As an appellate lawyer, I always cringe just a little when I read a sentence like this one in the introductory paragraph of an appellate opinion, such as Brittle v. Commonwealth: Because Brittles questions presented are procedurally defaulted, we affirm his conviction. I expect to hear ominous background music when I see words like that. Procedural defaults are the bane of appellate practice; they are the primary reason why many trial lawyers absolutely hate going into appellate courts.
They shouldnt hate it; appellate practice is extraordinarily rewarding and intellectually challenging. In this appeal, a very capable appellate advocate (my friend Jane Chittom, the Appellate Defender for the Commonwealth) confronted the challenge of appealing an issue that clearly had not been raised at trial, in violation of Rule 5A:18.
And yet Jane got a writ; a rare victory in a criminal appeal. She chose to grab for one of the two thin lifelines in the contemporaneous objection rule. The first, for good cause shown, wasn’t helpful, but the other one to enable the Court of Appeals to attain the ends of justice just might do the trick.

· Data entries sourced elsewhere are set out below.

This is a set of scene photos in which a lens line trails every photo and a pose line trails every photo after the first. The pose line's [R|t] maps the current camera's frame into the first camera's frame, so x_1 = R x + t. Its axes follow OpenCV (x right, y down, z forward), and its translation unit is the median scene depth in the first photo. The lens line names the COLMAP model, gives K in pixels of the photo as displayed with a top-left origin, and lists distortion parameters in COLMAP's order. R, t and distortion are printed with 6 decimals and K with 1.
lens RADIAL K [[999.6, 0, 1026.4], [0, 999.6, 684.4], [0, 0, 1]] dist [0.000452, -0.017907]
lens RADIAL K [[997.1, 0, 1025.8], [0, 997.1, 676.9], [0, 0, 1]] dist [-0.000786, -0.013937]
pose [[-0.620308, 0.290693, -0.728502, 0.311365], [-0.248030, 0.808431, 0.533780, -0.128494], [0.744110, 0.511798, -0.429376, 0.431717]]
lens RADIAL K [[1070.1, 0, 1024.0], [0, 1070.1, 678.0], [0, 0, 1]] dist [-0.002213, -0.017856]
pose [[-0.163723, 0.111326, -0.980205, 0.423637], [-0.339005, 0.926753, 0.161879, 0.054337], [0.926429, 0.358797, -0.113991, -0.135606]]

Brittle was convicted of a third-offense petit larceny. The first two offenses are misdemeanors, but by the time you get to #3, youre up in the land of felonies. At trial, the prosecutor offered certified copies of not two but three priors; one in 2005 and the other two from 1997. The two copies from 97 were demonstrably inadmissible because of minor but fatal defects (such as the absence of the judges signature on one of the copies), but Brittles trial lawyer evidently neglected to object. At the close of the evidence, the same lawyer challenged the sufficiency, but made no mention of the infirmities in the copies.

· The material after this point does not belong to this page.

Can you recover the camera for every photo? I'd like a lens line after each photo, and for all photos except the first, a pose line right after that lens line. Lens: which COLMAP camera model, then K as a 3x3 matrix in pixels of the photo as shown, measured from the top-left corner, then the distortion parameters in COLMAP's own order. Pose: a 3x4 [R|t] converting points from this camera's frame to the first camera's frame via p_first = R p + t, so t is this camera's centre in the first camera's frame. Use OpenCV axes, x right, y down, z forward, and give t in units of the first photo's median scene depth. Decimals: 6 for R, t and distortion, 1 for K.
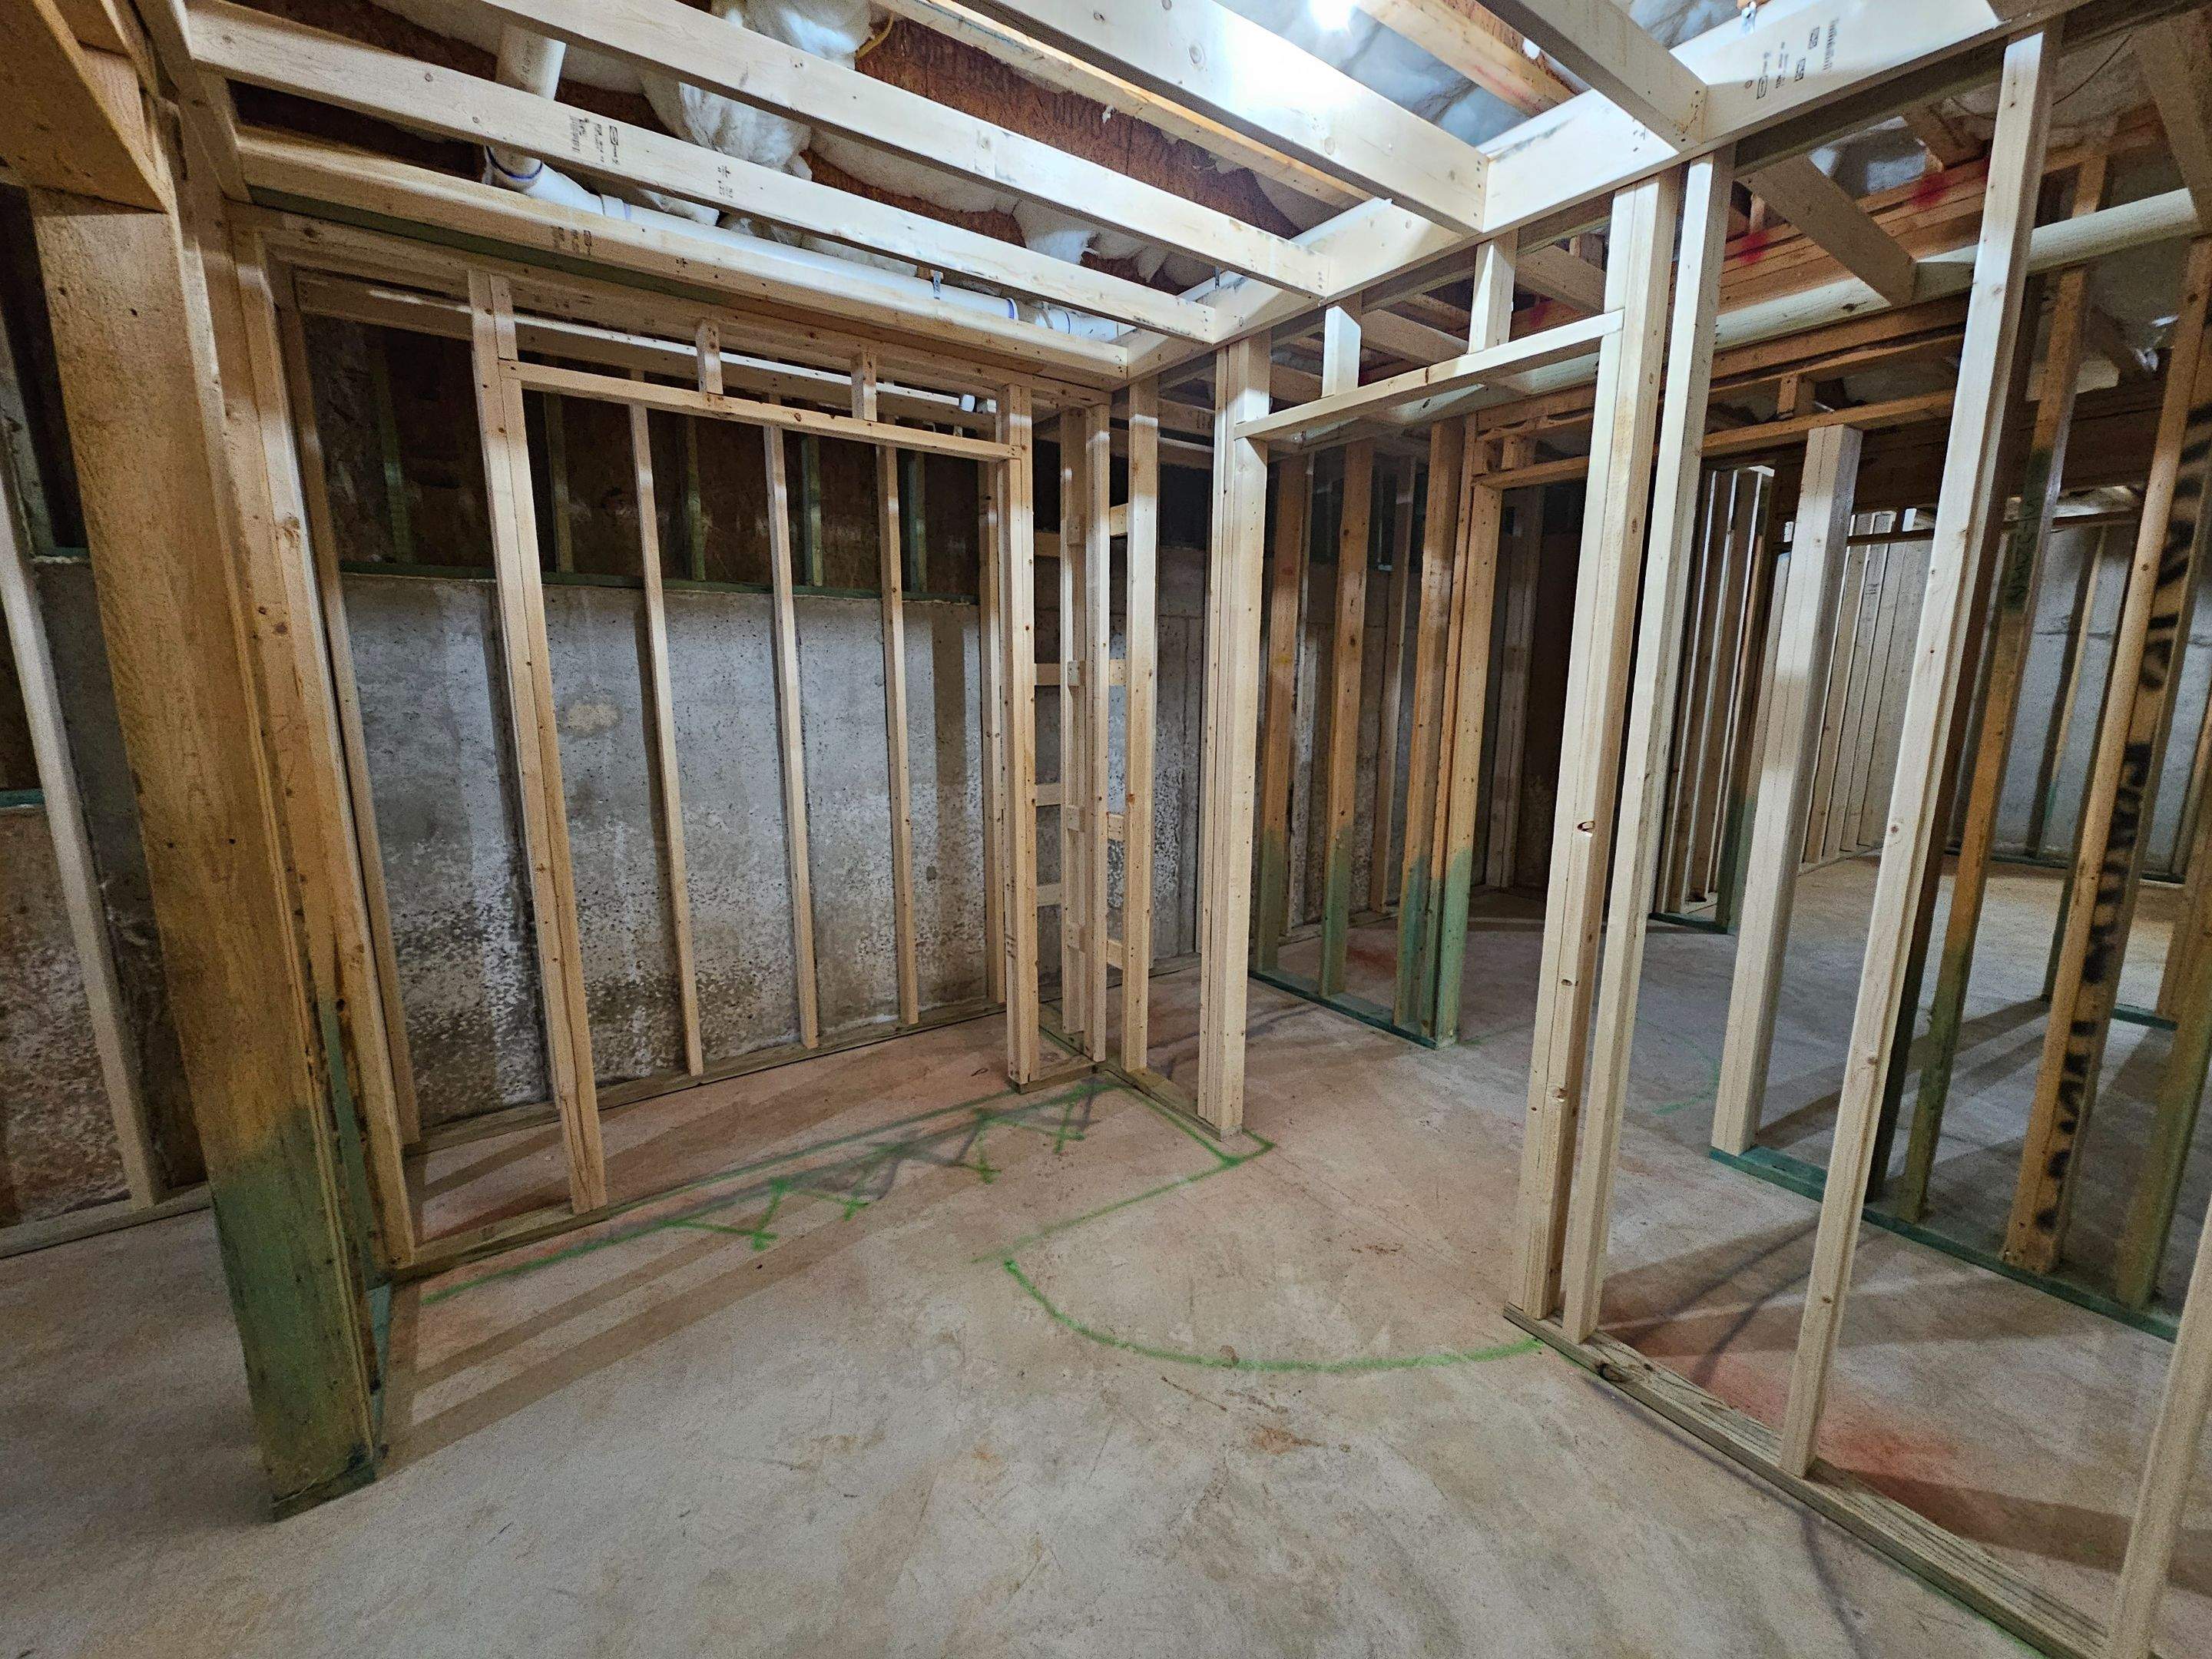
lens RADIAL K [[891.4, 0, 1112.8], [0, 891.4, 833.3], [0, 0, 1]] dist [-0.000990, -0.000418]
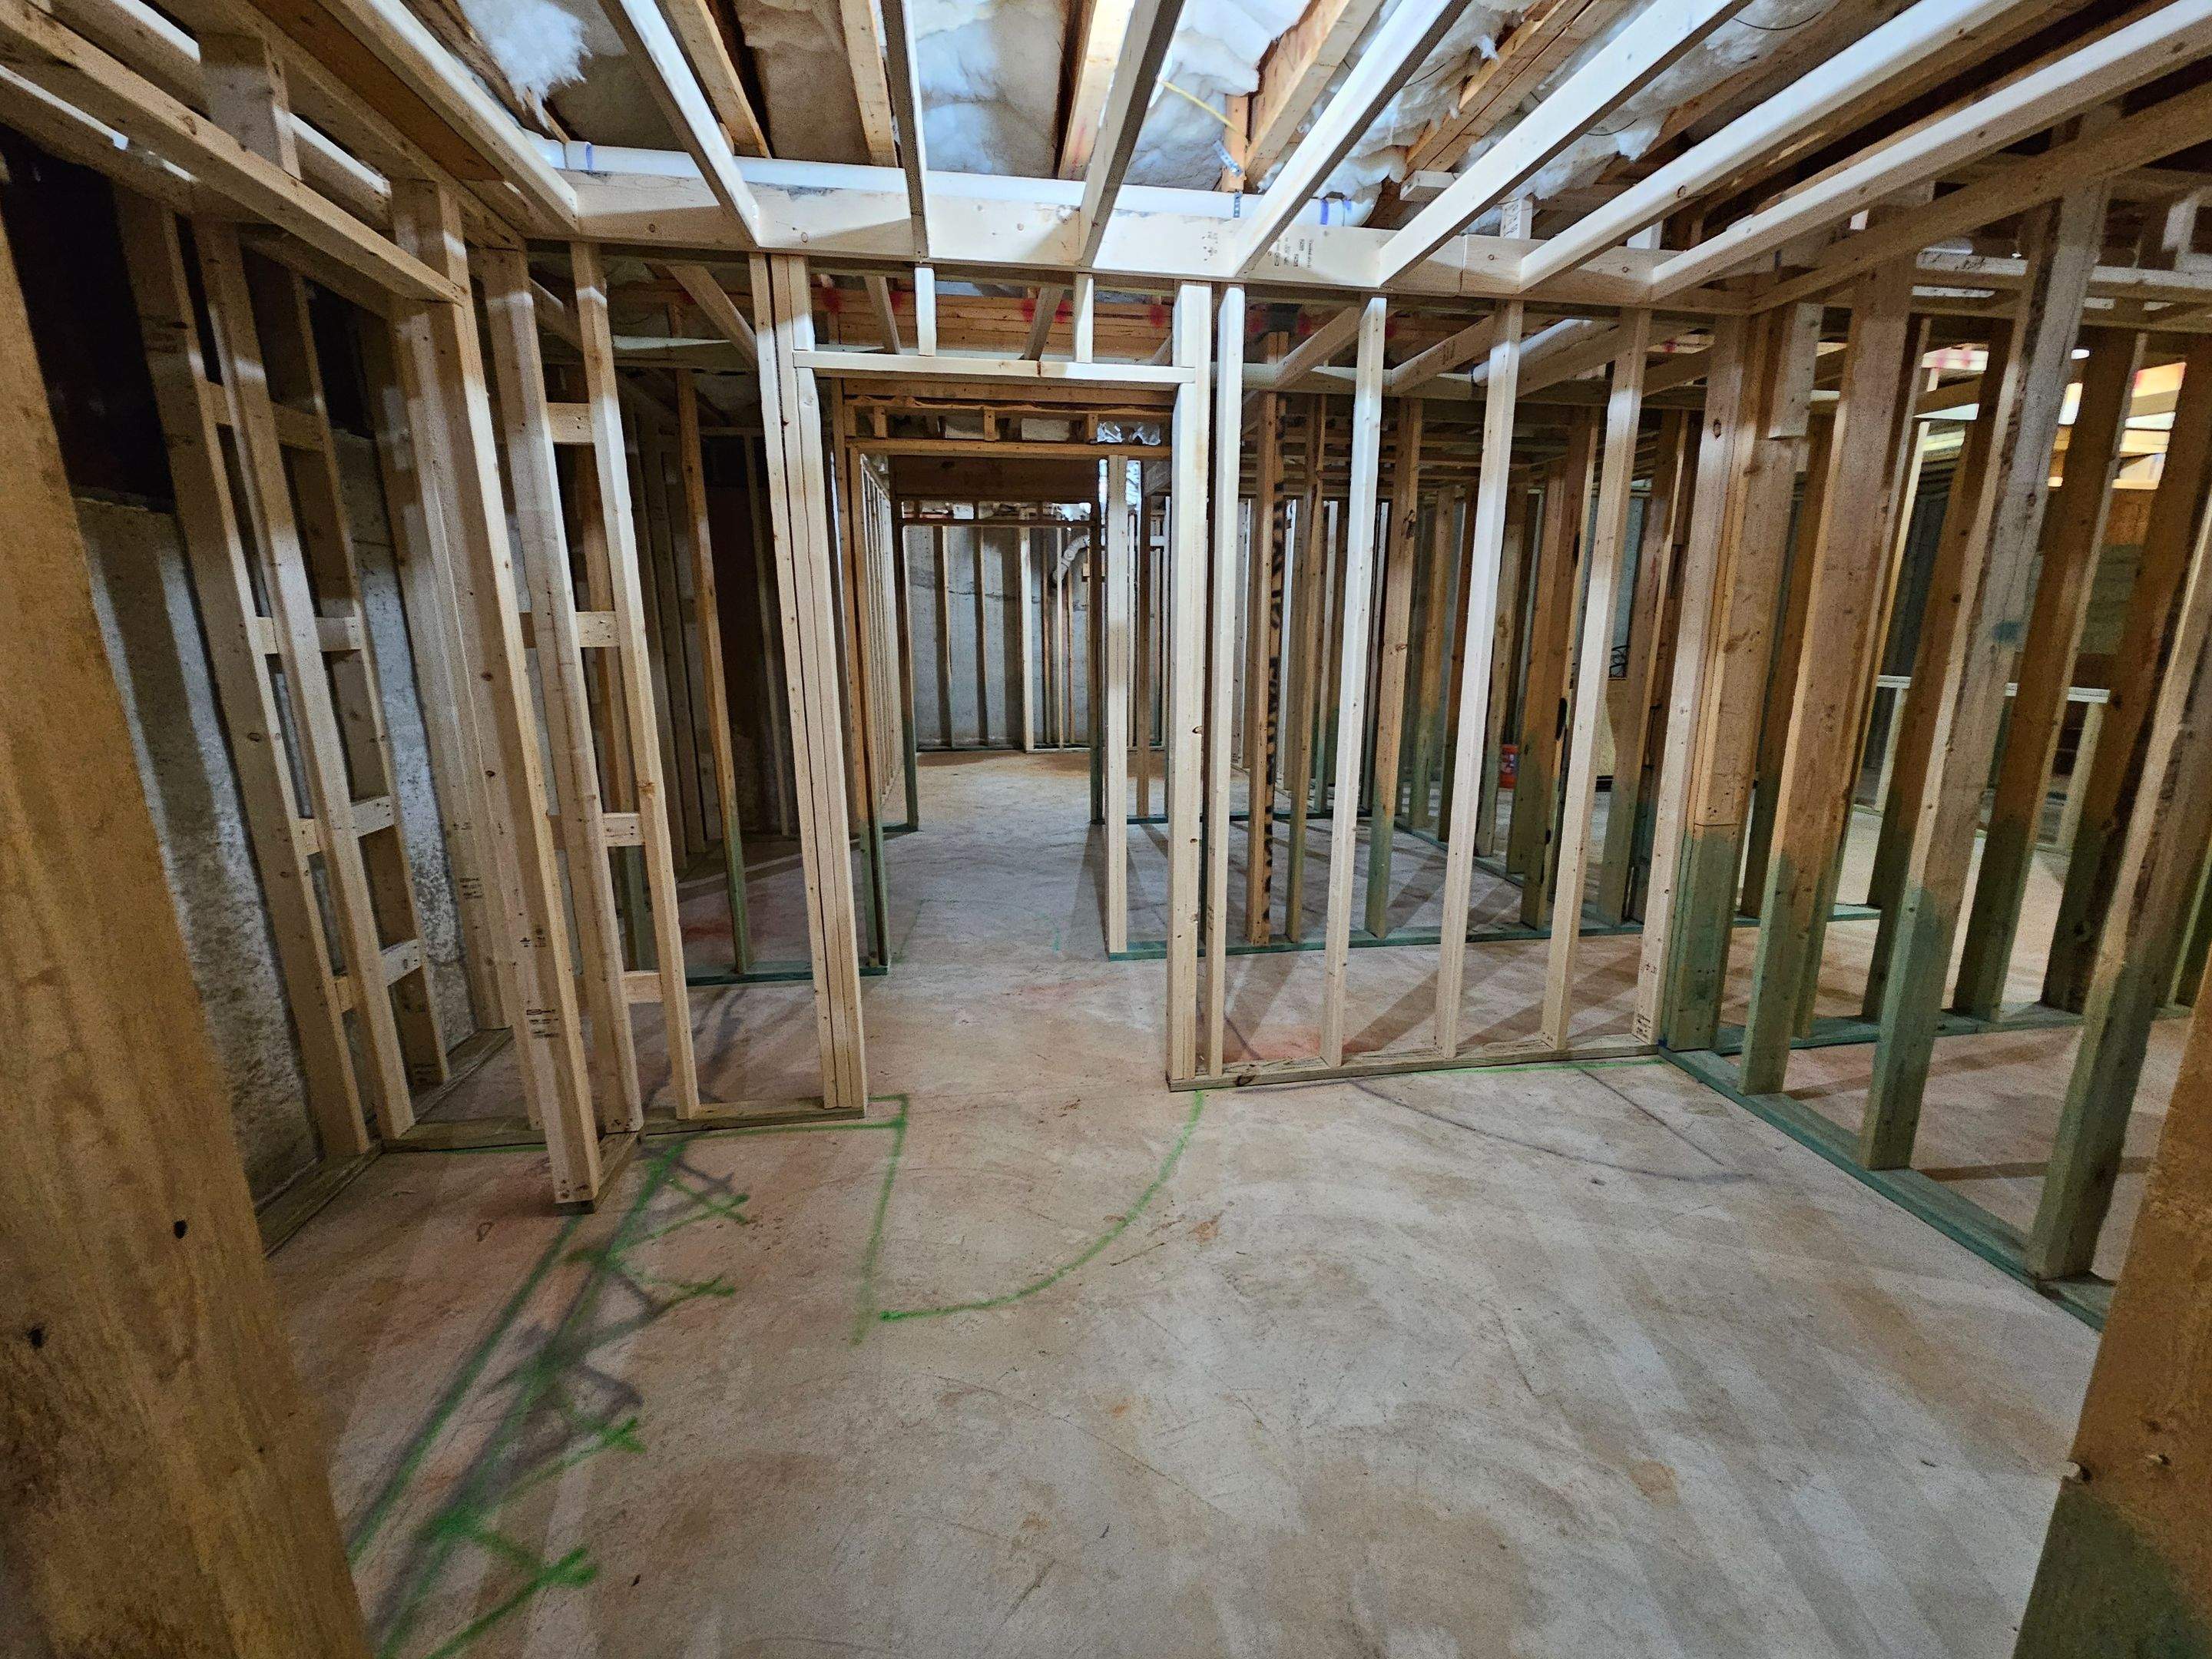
lens RADIAL K [[891.4, 0, 1112.8], [0, 891.4, 833.3], [0, 0, 1]] dist [-0.000990, -0.000418]
pose [[0.458195, -0.212316, 0.863122, -0.619120], [0.166749, 0.974344, 0.151156, -0.065332], [-0.873071, 0.074666, 0.481843, 0.328522]]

And that, my loyal readers, is a waiver. As we all know, in order to preserve an issue like that for appellate review, it must be timely raised in the trial court, and the trial lawyer didnt do that. Now, on to that ends-of-justice exception.
This is a very important opinion for appellate lawyers, in that it contains a detailed explication of the ends-of-justice exception in criminal cases. The court notes that there are two components to the rule that the trial court made an error, and that a grave or manifest injustice will occur or the appellant will be denied essential rights.
That language isnt exactly a detailed recipe for easy legal analysis, but it does illustrate one point well: There has to be more than simply a demonstrable error below. Otherwise, every appeal would permit invocation of the exception, and there would be nothing left of the contemporaneous objection rule.
The court examines prior caselaw on this exception, and comes up with several helpful criteria. The appellant has to prove more than just that the prosecution failed to prove an element of the offense. Manifest injustice includes convicting someone of conduct that isnt an offense at all; it also includes a case in which the trial court instructed the jury on three of the necessary elements of the offense, but not the fourth. This is a different animal from the usual sufficiency analysis; the court is looking for things like evidence of actual innocence in the record. Under such circumstances, an appellant might expect a review on the merits of his otherwise-defaulted arguments.
That doesnt happen here. The defects in the copies didnt render Brittle actually innocent. Indeed, there was other evidence, albeit indirect, in the record to support those convictions. (In the 2005 conviction, Brittles pleaded guilty to second-offense larceny. That wouldnt cut it in a sufficiency analysis, but in this context, it helps to defeat Brittles claim, since its a judicial admission that he has a prior conviction.) In the end, the court declines to apply the exception, and affirms the conviction because Brittles objections to the conviction records have been (cue the ominous music) procedurally defaulted.